I think that we are of the same mind on the issue. We need to keep a constant watch to ensure that we continue to make improvements. Of course, that does not take away from the amazing care that our service personnel receive. Some of the negative points from the armed forces continuous attitude survey were mentioned in the press last week, but one of the positives was the way in which our service personnel welcomed the medical care that they receive.
With regard to the German issue that the hon. Member for Dunfermline and West Fife (Willie Rennie) mentioned, I am not aware of any particular problem being caused at the moment. However, I will be happy to write to him once I have examined the issue and I will do that as soon as possible.
With the leave of the House, I shall end the debate with a few short remarks. I thank very much those hon. Members who have played such a valuable role in both the inquiry and this debate. I shall wind up the debate with only three points. The first relates to the charities that have received such honourable mention today, such as Combat Stress, Help for Heroes, SSAFA—there are many others. One view that the Committee strongly holds, perhaps in contrast with some members of the public, is that there is nothing intrinsically wrong with medical help for our men and women in the armed forces being provided by charities. There is something very valuable about members of the public being able to express in a tangible way their support for the work that our armed forces do in such dangerous and demanding circumstances, so I pay tribute to the charities that achieve that.

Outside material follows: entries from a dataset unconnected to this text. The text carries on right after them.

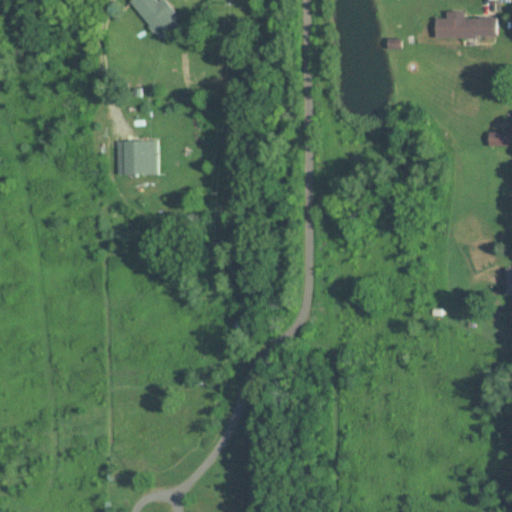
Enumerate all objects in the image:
building: (157, 15)
building: (466, 26)
road: (105, 54)
building: (499, 138)
building: (139, 157)
road: (308, 269)
building: (509, 284)
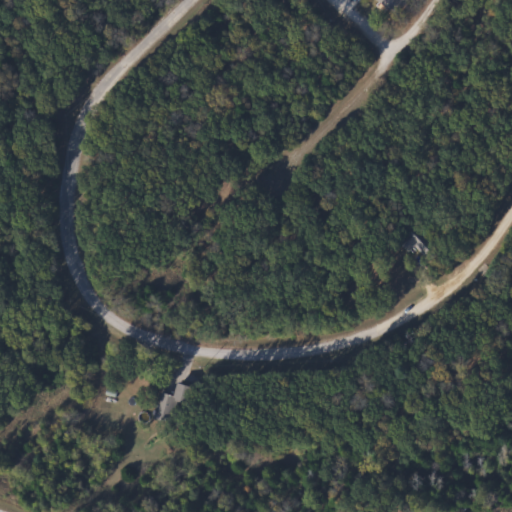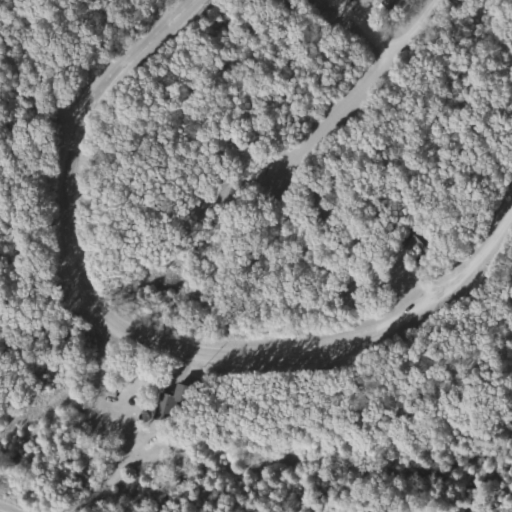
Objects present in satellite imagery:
road: (369, 23)
road: (357, 83)
road: (145, 334)
building: (177, 404)
road: (1, 511)
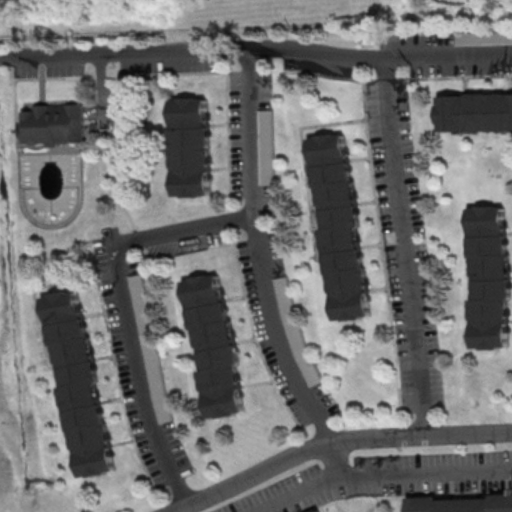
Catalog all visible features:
park: (180, 16)
building: (483, 36)
road: (256, 50)
building: (476, 111)
building: (53, 124)
building: (58, 128)
building: (266, 128)
road: (254, 134)
building: (192, 146)
building: (339, 225)
building: (340, 226)
road: (170, 236)
road: (409, 251)
building: (490, 277)
building: (215, 345)
building: (79, 381)
building: (78, 384)
road: (341, 444)
road: (340, 463)
road: (386, 478)
building: (461, 504)
building: (317, 511)
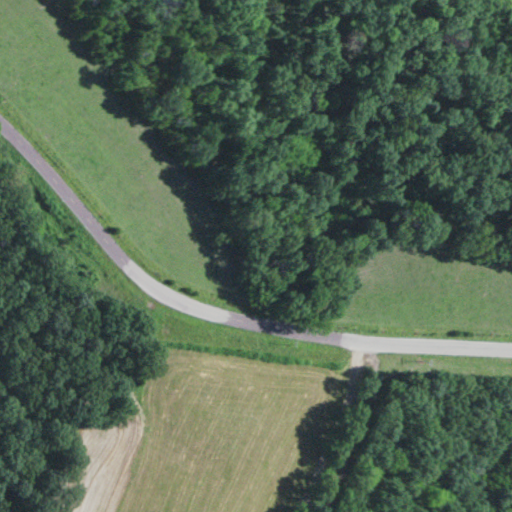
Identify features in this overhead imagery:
road: (237, 278)
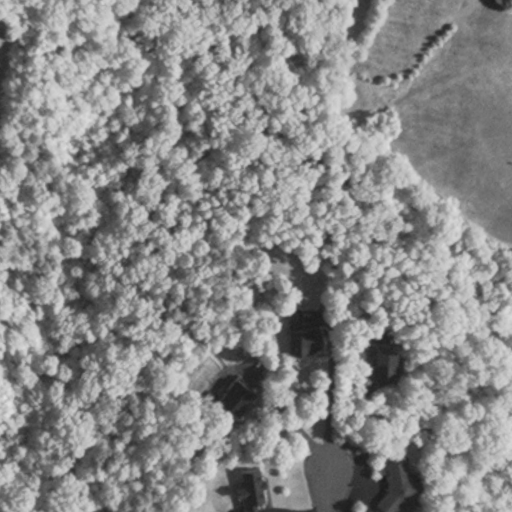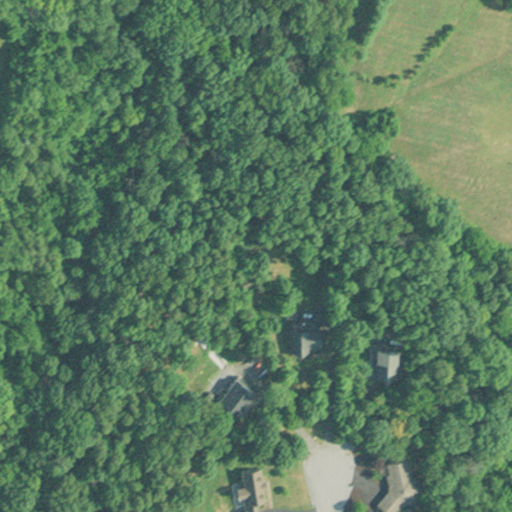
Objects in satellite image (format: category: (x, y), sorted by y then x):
road: (329, 397)
road: (350, 397)
road: (294, 426)
road: (327, 496)
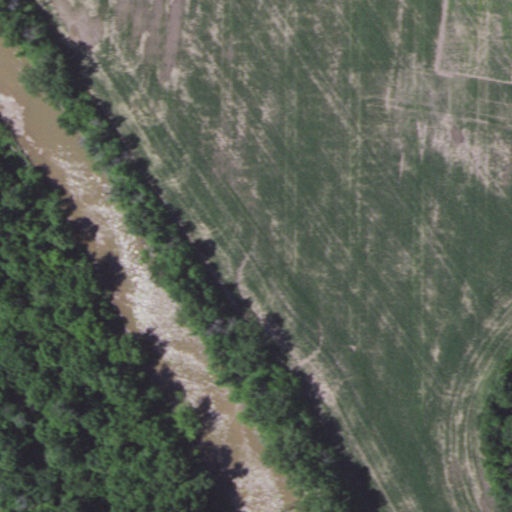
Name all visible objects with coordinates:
crop: (338, 202)
river: (131, 302)
crop: (8, 493)
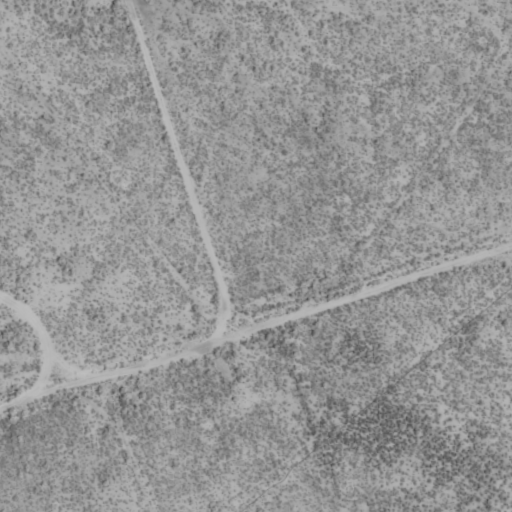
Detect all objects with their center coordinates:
road: (248, 332)
road: (90, 460)
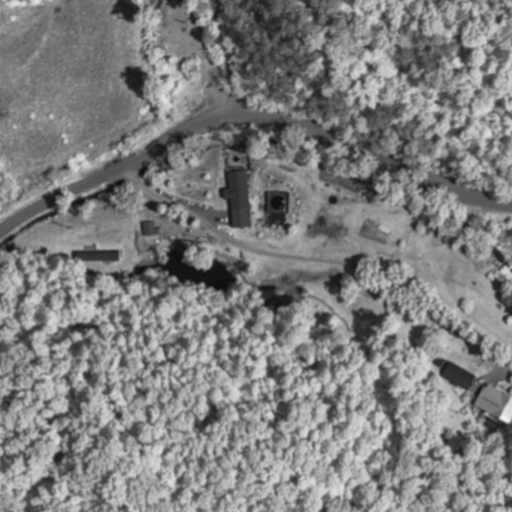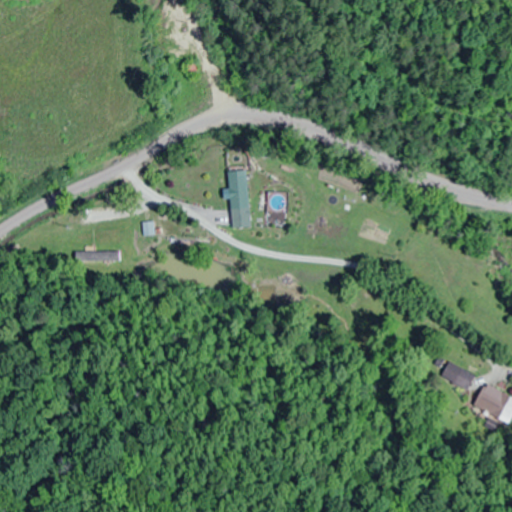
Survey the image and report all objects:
road: (218, 61)
building: (193, 70)
road: (373, 160)
road: (113, 169)
building: (240, 201)
building: (99, 260)
building: (459, 377)
building: (496, 404)
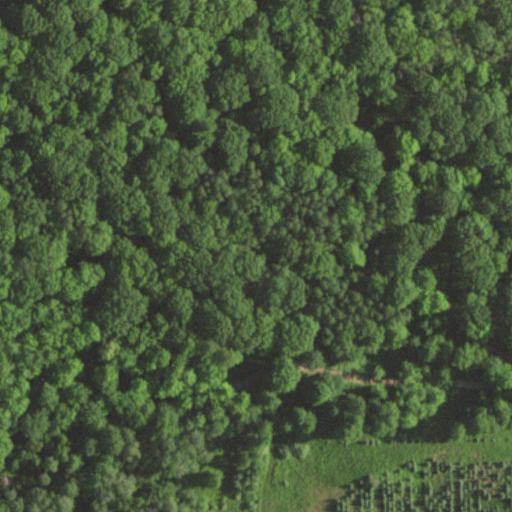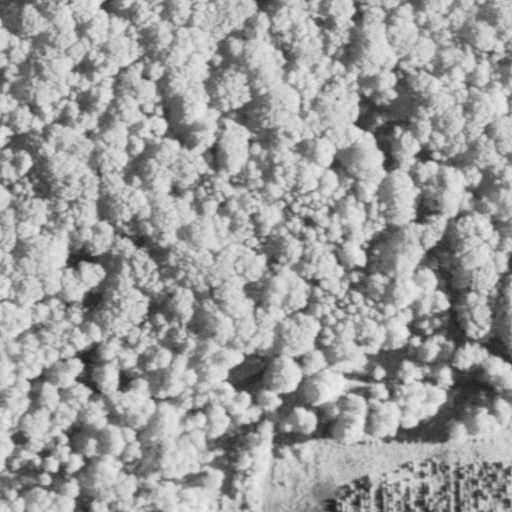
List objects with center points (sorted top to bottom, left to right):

I am pleased to say that my second point has been made already by the Minister. He said in relation to mental health that there is an issue of stigma that we have to overcome. We need to get past that. We need to move on, beyond the stigma attached to mental health, and I am pleased to say that that is gradually beginning to happen in this country. When people go out and do such incredibly dangerous things on our behalf, there is no reason to suppose that they are physically invulnerable, so there is equally no reason to suppose that they should be psychologically invulnerable. In either case, they need the best possible care.
Finally, this debate and our inquiry have shown that often it is the members of the armed forces themselves who are concerned about the medical care that they may receive. When we went to Camp Bastion’s hospital last week, we found that the armed forces were taken round and shown that hospital, which made them realise that it was a proper hospital in the most extraordinary conditions in the desert. As a result, they felt that they would be well looked after if they were wounded, whether seriously or less seriously. They felt that they would receive proper care, so to those members of the armed forces who are listening to this debate—I hope that that is every single one of them, except for those very actively engaged—we can say that they should be reassured and their families left behind at home can also be reassured that their loved ones are in the best possible hands with the Defence Medical Services, to which we all pay tribute.
Question put and agreed to.
Adjourned accordingly at fifteen minutes past Five o’clock.